Les députés devant choisir de voter pour tels ou tels orientations politiques de leur nation pourront toujours être influencé par leur intérêts privés.
Qui peuvent être une meilleure position politique.
Même des gens engagé peuvent se faire avoir… car s’ils ont une cause à défendre, avoir une meilleure position de pouvoir permet aussi de mieux défendre la cause qu’ils souhaitent défendre.
Comment, dans ce contexte lutter contre la corruption ?
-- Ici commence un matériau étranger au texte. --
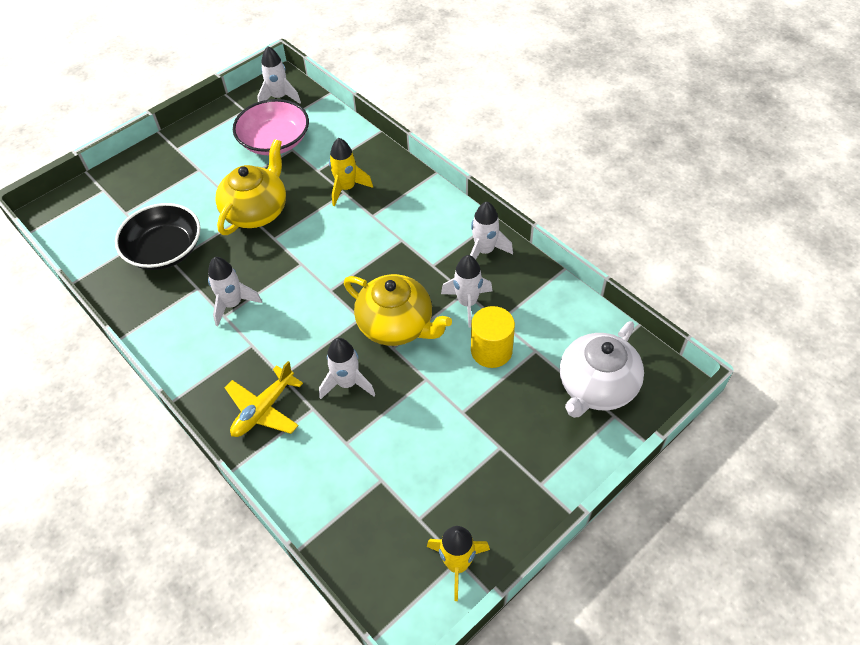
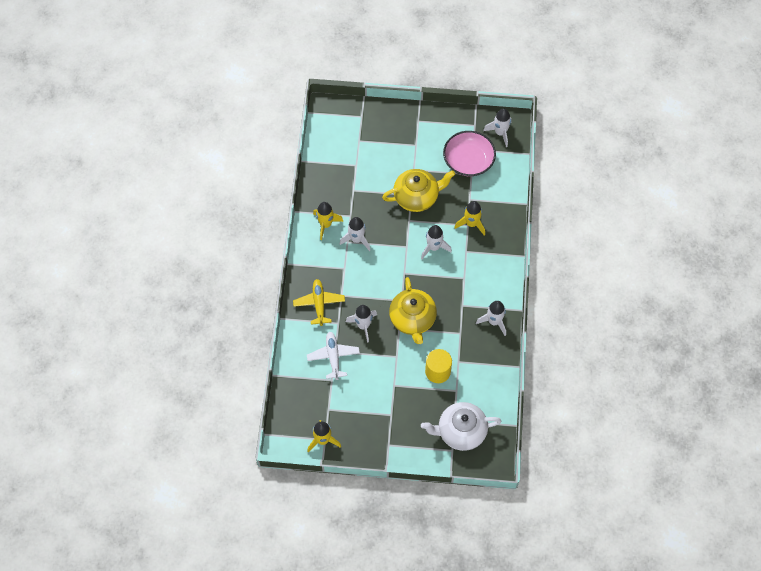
camera: 45 degrees right, 10 degrees up
black bowl [115,203,201,270] -> none
yellow plane [224,361,303,437] -> yellow plane turned 90 degrees clockwise [293,279,345,326]
white rocket [441,255,492,328] -> white rocket moved to [421,225,452,259]
none -> white plane [307,332,360,380]
none -> yellow rocket [313,202,343,240]

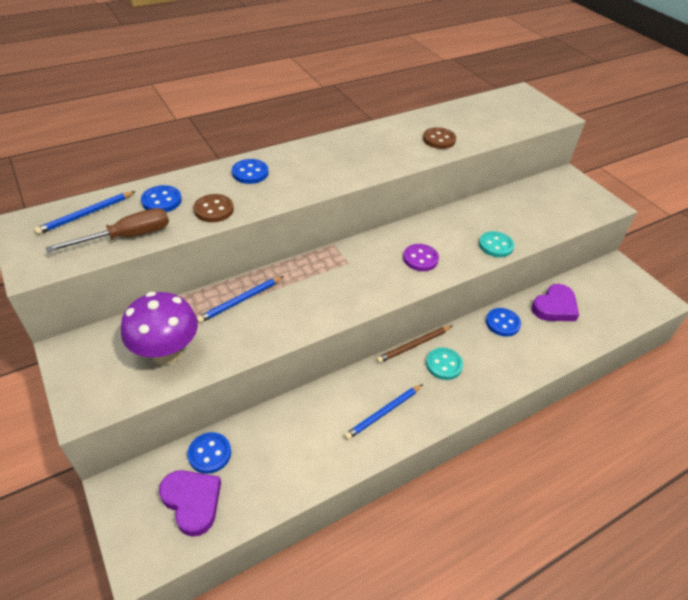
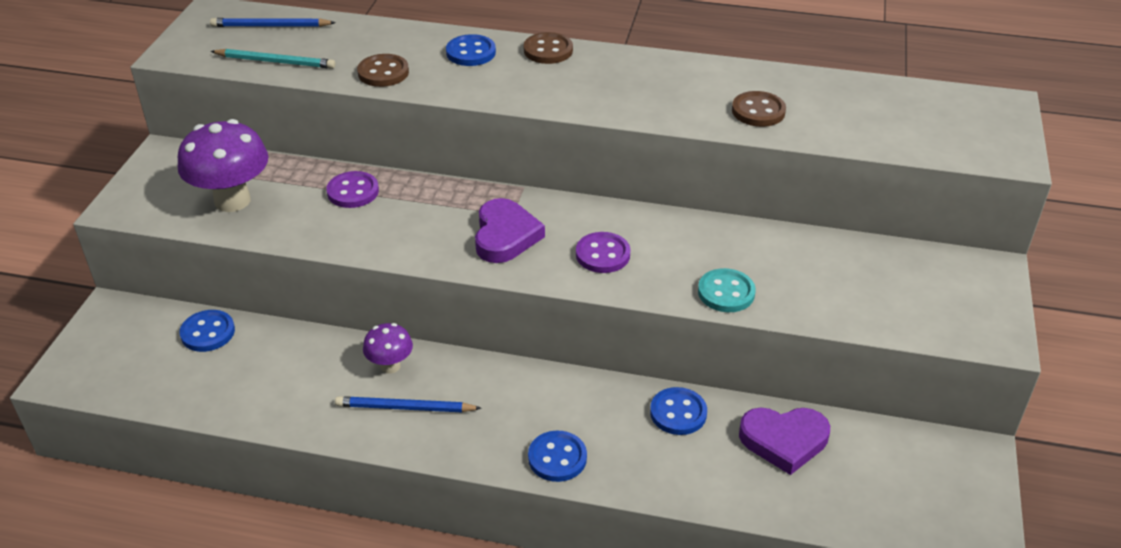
camera: 45 degrees right, 5 degrees down
brown screwdriver [45,208,169,252] -> turquoise pencil [210,49,335,69]
blue button [141,185,182,212] -> blue button moved to [528,431,587,482]
purple heart [159,470,221,537] -> purple heart moved to [475,198,545,263]
blue pencil [197,276,284,323] -> purple button [327,171,379,208]
brown pencil [376,326,452,363] -> none
turquoise button [426,348,463,380] -> none
none -> purple mushroom [363,323,413,374]
none -> brown button [524,32,573,64]

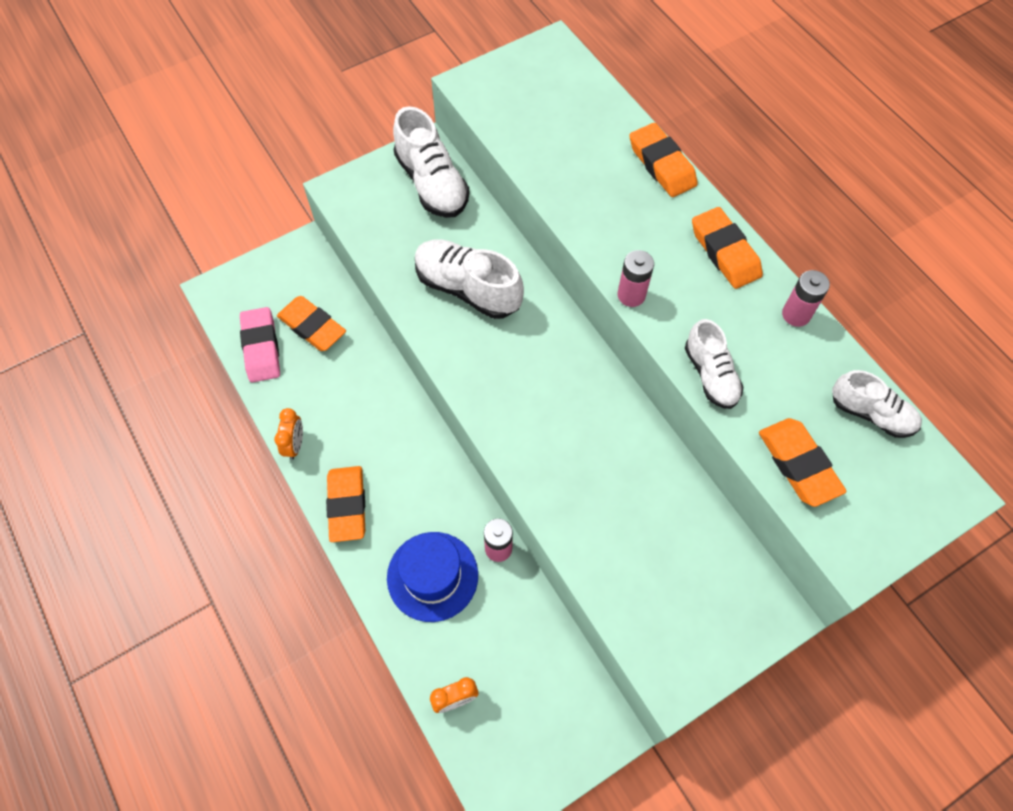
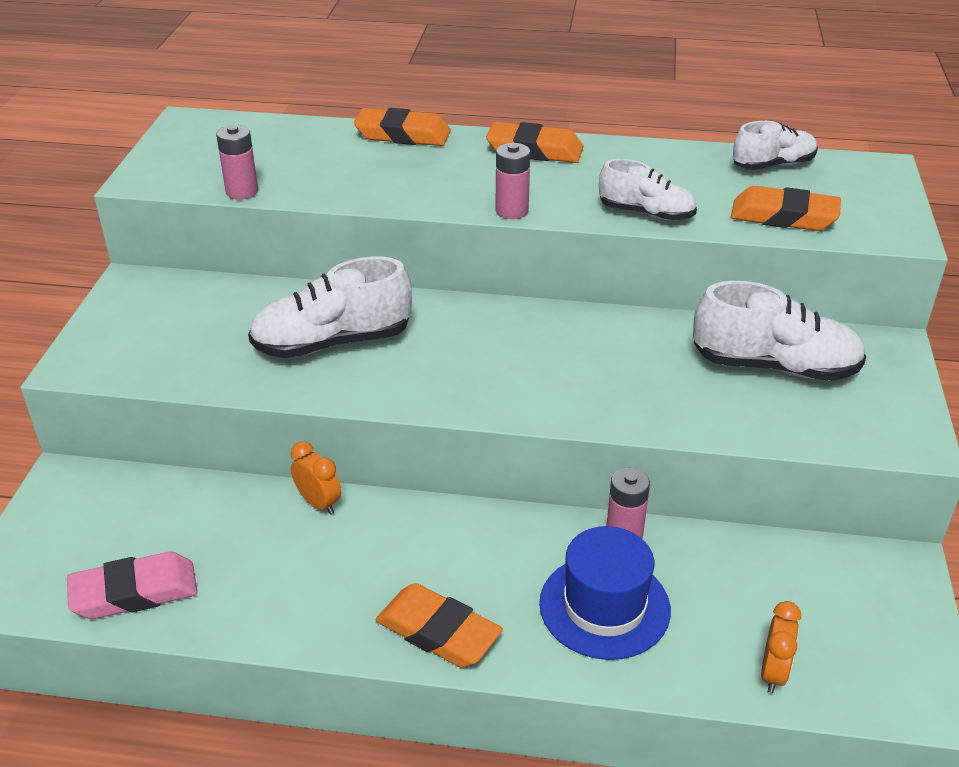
camera: 50 degrees left, 25 degrees down
pink eraser [240,307,280,383] -> pink eraser turned 45 degrees counterclockwise [67,552,197,619]
orange clock [274,408,303,460] -> orange clock moved to [291,441,341,515]
orange eraser [277,296,346,351] -> none
white shoe [393,106,469,218] -> white shoe moved to [693,281,866,381]
pink battery [782,270,830,327] -> pink battery moved to [216,125,258,199]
Une méthode pourrait être d’arrêter de courir après deux lièvres à la fois. Les corrupteur et les corrompus.
Pour lutter efficacement contre la corruption, il suffirait de la rendre très peu avantageuse pour le corrompu.
Par exemple, en amnistiant le corrupteur s’il se dénonce, et accuse celui qu’il a corrompu de corruption.
ça peut sembler machiavélique.
Mais dans ces conditions, accepter une corruption revient à accepter de se placer sous le goug d’un chantage.
Le corrupteur pourra en effet, à l’avenir, se servir de cette dénonciation pour pousser les hommes de pouvoir à continuer.
ça pourrai sembler paradoxal, mais ça déséquilibrerai totalement le marché de la corruption, en rendant la corruption extrêmement dangereuse pour le corrompu.
Il ne s’agirai plus d’un marché équitable.
Et les corrompus le savent.
On empêchera jamais des gens de tenter de passer outre la loi pour corrompre. Lutter contre les corrupteur ne fait que filtrer certains, mais laissent plus puissant ceux qui passent à travers les mailles du filets. En d’autres terme, cela ne sert presqu’à rien.
Par contre, déséquilibrer le marché aura très certainement un effet important, et joue de ce processus. Il y aura probablement plus de corrupteur… Mais comme on vient de démontrer que le nombre ne change pas le problème, augmenter leur nombre n’est pas vraiment important.
Ce qui aurai un effet par contre, c’est de rendre très désavantageuse la corruption pour le corrompu.